Затем я повернулась к медсестрам:
— Сумах и Макка, укладывайте по две на кровать! Парацетамола каждой по полтаблетки. Раны обмывать кипяченой водой, потом антисептик. После этого буду зашивать… Да, Саид, позови Малика из амбулатории. Как только поймешь, что он справится, приходи и помоги мне шить.
Ничто из предыдущей практики не подготовило меня к такой ситуации. Когда я закончила промывать и зашивать растерзанное женское естество Айши, ее мучительные крики успели намертво врезаться мне в память. И она была первой из многих. К тому времени я уже знала, что у нас недостаточно медикаментов, чтобы помочь всем, и придется импровизировать.
Еще я знала, что все — родители, учителя, персонал медпункта — ждут от меня указаний. Но что я могла сделать? Как лечить девочек при нехватке медикаментов? В университете меня не учили помогать восьмилетним жертвам группового изнасилования, находясь в сельском медпункте, где нет даже запасов хирургической нити.

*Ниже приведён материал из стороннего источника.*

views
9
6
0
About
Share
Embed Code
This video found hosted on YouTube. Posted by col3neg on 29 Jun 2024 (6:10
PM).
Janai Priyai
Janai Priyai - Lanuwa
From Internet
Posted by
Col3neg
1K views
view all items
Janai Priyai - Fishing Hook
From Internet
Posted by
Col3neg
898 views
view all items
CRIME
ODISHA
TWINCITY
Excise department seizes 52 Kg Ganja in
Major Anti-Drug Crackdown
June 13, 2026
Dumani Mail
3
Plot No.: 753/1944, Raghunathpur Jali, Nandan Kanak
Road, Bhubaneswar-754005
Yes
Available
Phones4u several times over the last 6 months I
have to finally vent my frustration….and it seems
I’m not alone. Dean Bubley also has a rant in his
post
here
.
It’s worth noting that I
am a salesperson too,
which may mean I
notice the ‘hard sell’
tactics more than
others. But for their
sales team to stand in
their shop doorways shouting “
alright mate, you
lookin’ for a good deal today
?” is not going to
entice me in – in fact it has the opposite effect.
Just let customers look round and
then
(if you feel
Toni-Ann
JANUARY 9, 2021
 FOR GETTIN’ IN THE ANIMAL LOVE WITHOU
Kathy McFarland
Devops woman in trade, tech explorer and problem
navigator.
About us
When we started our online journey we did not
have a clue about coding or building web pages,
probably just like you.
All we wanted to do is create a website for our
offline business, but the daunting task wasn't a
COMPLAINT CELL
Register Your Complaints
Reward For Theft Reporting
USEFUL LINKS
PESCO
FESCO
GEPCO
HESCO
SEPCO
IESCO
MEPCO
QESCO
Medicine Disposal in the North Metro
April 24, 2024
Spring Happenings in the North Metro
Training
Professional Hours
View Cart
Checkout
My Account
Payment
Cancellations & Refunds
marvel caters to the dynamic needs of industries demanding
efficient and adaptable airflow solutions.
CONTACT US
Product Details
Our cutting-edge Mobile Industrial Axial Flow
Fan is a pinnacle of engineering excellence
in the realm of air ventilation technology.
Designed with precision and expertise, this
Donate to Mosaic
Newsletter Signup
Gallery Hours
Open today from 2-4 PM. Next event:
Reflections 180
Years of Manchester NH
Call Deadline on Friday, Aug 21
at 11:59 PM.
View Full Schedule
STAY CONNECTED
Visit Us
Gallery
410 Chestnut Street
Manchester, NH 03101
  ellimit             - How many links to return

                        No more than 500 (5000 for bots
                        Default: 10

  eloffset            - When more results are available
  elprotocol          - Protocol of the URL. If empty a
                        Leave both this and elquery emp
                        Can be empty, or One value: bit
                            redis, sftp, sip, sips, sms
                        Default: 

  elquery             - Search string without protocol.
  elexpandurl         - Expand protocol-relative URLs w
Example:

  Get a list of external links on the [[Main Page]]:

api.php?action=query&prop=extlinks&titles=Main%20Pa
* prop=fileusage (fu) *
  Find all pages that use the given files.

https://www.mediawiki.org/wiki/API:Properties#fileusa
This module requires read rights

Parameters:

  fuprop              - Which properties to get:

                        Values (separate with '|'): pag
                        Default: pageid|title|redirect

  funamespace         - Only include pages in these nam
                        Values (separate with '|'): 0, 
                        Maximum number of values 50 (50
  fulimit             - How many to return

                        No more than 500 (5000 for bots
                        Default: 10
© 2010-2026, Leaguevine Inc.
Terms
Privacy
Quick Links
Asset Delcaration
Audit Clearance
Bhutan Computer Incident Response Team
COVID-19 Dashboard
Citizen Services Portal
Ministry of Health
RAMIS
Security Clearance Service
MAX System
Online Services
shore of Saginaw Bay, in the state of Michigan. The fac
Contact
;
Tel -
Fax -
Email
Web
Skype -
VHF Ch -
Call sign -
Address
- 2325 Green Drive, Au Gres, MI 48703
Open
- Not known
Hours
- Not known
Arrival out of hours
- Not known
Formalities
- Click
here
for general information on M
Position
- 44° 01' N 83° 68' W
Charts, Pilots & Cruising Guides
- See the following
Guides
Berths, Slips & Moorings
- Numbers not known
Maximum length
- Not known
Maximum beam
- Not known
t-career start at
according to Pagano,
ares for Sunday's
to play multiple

Когда я сшила кровавую рваную рану второй девочки, в памяти у меня мелькнула картина из детства: мать и бабуля Сумах, перевязывающие мое собственное женское естество после обрезания. Они крепко связали мне бедра веревкой — так крепко, что я не могла двигаться. А что, если нам сделать то же самое здесь, с пострадавшими девочками? Я позвала Саида и поделилась с ним своими соображениями. Нужно было, чтобы родители принесли веревку. У нас в медпункте ее не имелось, но на базаре — в избытке.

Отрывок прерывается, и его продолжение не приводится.